[JOB]:
Reproduce the records below, substituting "Store Locator" for "Store Finder" and leaving everything else unchanged.

BEGIN RECORDS PROVIDED

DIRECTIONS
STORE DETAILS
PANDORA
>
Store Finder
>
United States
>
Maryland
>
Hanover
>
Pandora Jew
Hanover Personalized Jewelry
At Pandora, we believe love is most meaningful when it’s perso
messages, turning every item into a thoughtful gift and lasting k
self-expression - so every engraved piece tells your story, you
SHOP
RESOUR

END RECORDS PROVIDED

[SOLUTION FOR THIS TASK]:
DIRECTIONS
STORE DETAILS
PANDORA
>
Store Locator
>
United States
>
Maryland
>
Hanover
>
Pandora Jew
Hanover Personalized Jewelry
At Pandora, we believe love is most meaningful when it’s perso
messages, turning every item into a thoughtful gift and lasting k
self-expression - so every engraved piece tells your story, you
SHOP
RESOUR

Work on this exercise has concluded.